Using the pmatch Operator to Match File System Paths

How the pmatch Operator Works

Introduction

This section provides more detail on the pmatch (prefix match) operator.

How pmatch Works

The pmatch operator matches a left hand side filesystem path that is the value for a given falco field like fd.name, evt.rawarg.path, fs.path.name, etc. against a set of right hand side filesystem path prefixes. It returns true if any of the right hand side paths is a prefix of the left hand side path. Here's an example:

fd.name pmatch (/var/run, /var/spool, /etc, /boot)

If the value for fd.name were /var/spool/maillog, this expression would evaluate to true. If the value for fd.name were /opt/data/file.txt, this expression would evaluate to false.

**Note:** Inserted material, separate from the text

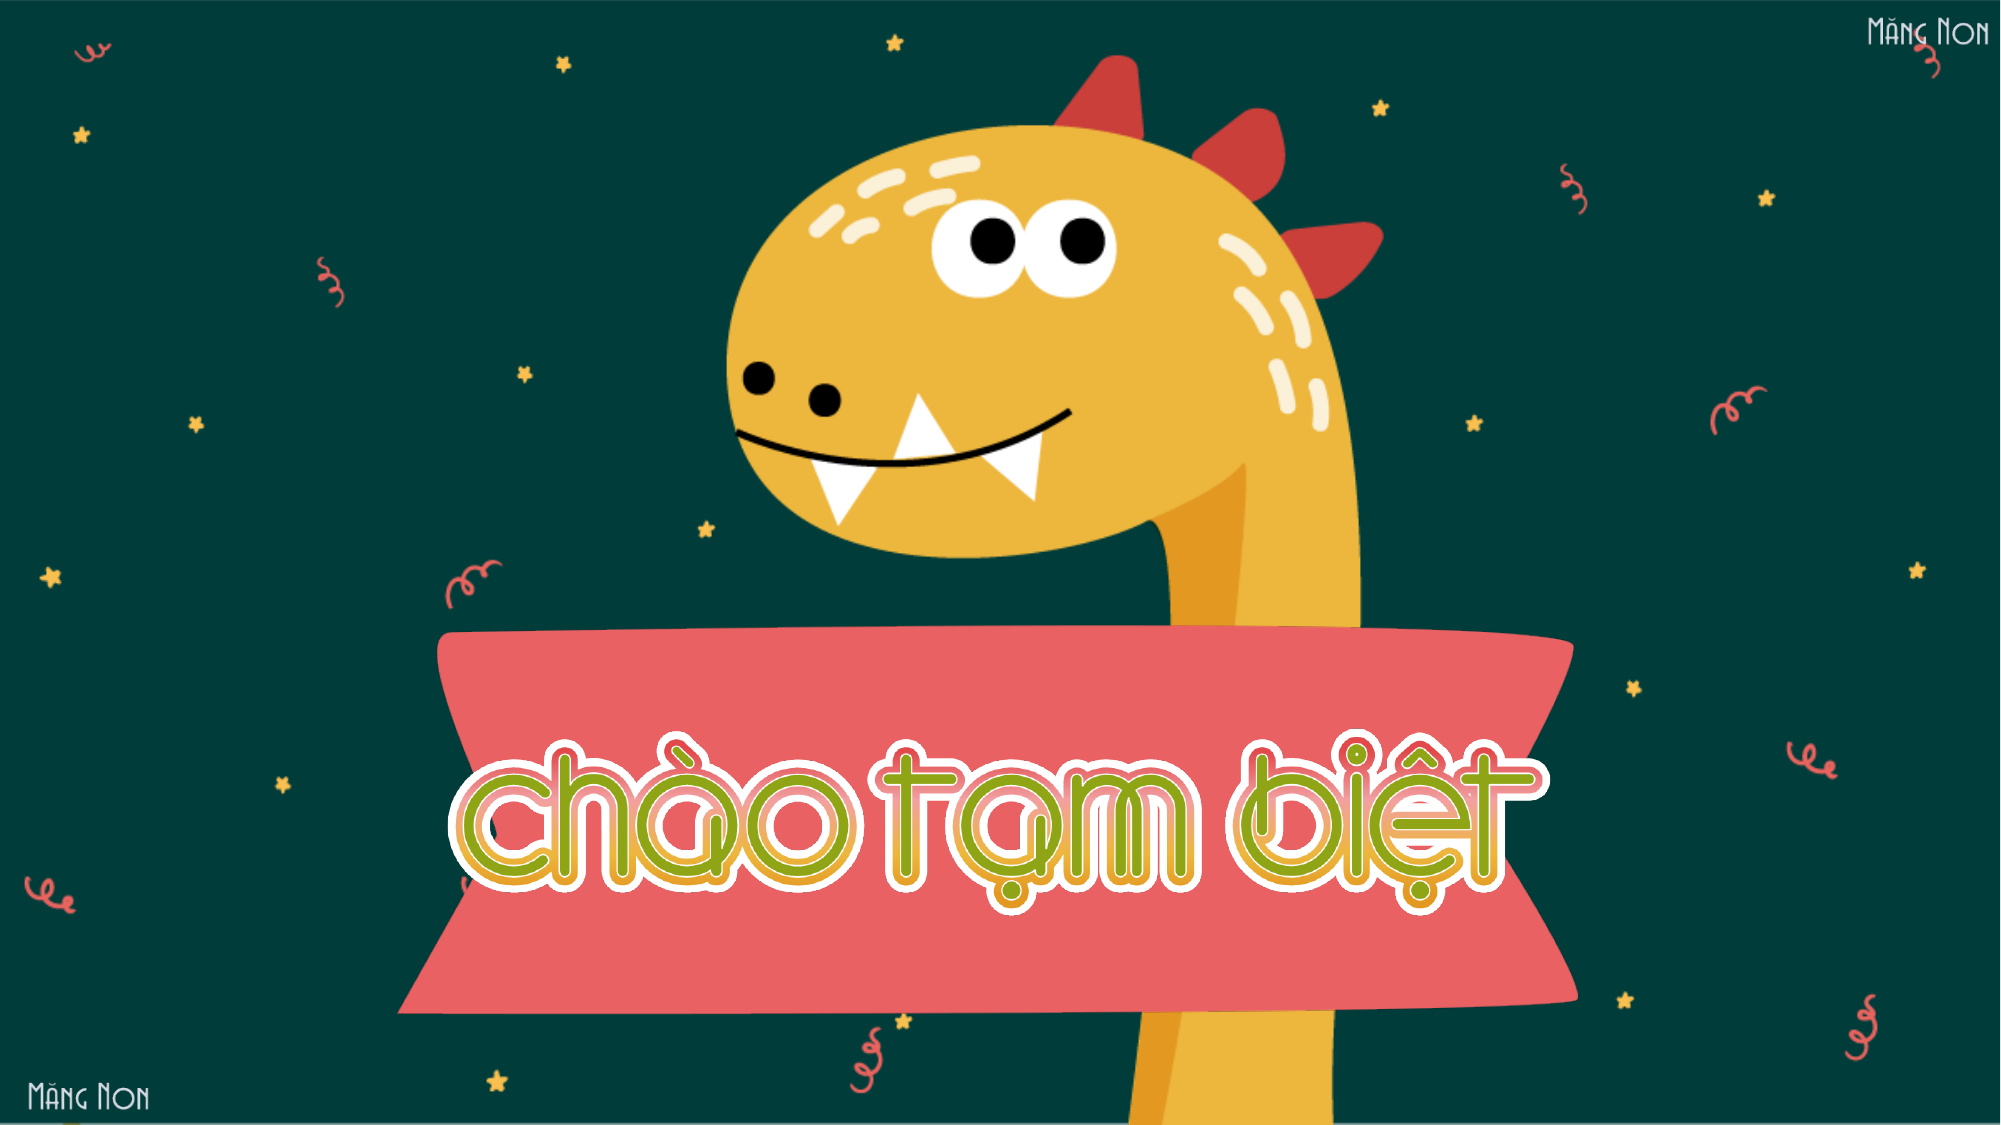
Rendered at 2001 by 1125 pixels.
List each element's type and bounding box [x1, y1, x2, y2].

text_box [397, 624, 1596, 1015]
picture [0, 0, 2001, 1125]
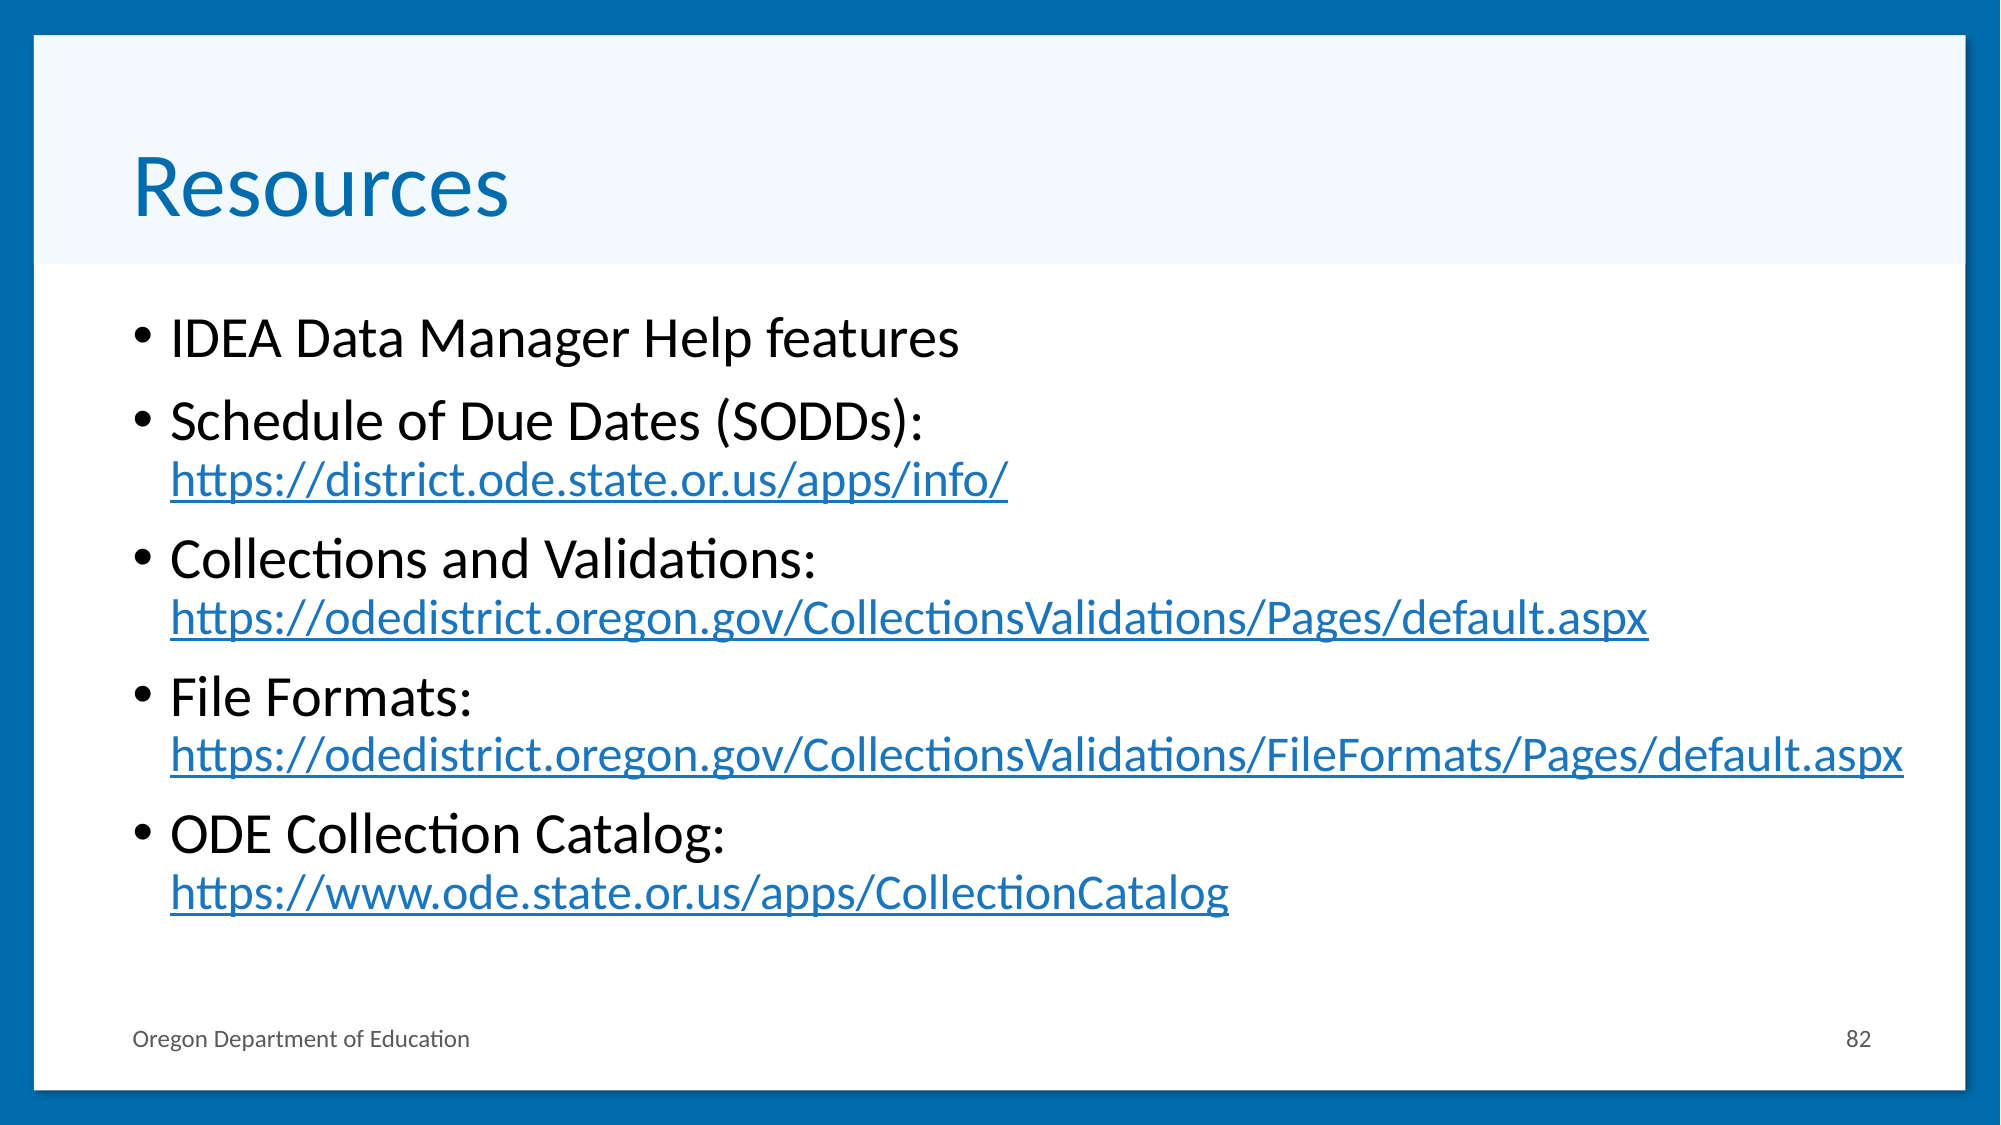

Functionally, it is equivalent to the following:

fd.name startswith /var/run or fd.name startswith /var/spool or fd.name startswith /etc or fd.name startswith /boot

However, using pmatch allows the comparison to be done in parallel, against all prefixes at once, instead of individually.

The implementation of pmatch builds a tree-like data structure using all the right hand side paths, broken on directory separators, and then traverses the tree using the path components from the left hand side path. If the traversal gets to a leaf node in the tree, it evaluates to true.

pmatch Can Contain Globs

As of Falco 0.36, the right hand paths used by pmatch can contain glob wildcards. Here's an example:

fd.name pmatch (/var/*/*.txt, /etc, /boot)

This expression would evaluate to true for /var/spool/log.txt as well as /var/run/file.txt.

This matching differs from the glob operator as glob requires the left hand side to fully match the glob, while pmatch still allows for a prefix match. So for an expression like fd.name pmatch (/var/*) vs fd.name glob /var/* and when fd.name has the value /var/run/file.txt, the pmatch expression would evaluate to true while the glob expression would not. When glob is evaluated against a path, wildcards don't cross directory separators. See the sentence "Globbing is applied on each of the components of a pathname separately." at the man page for glob.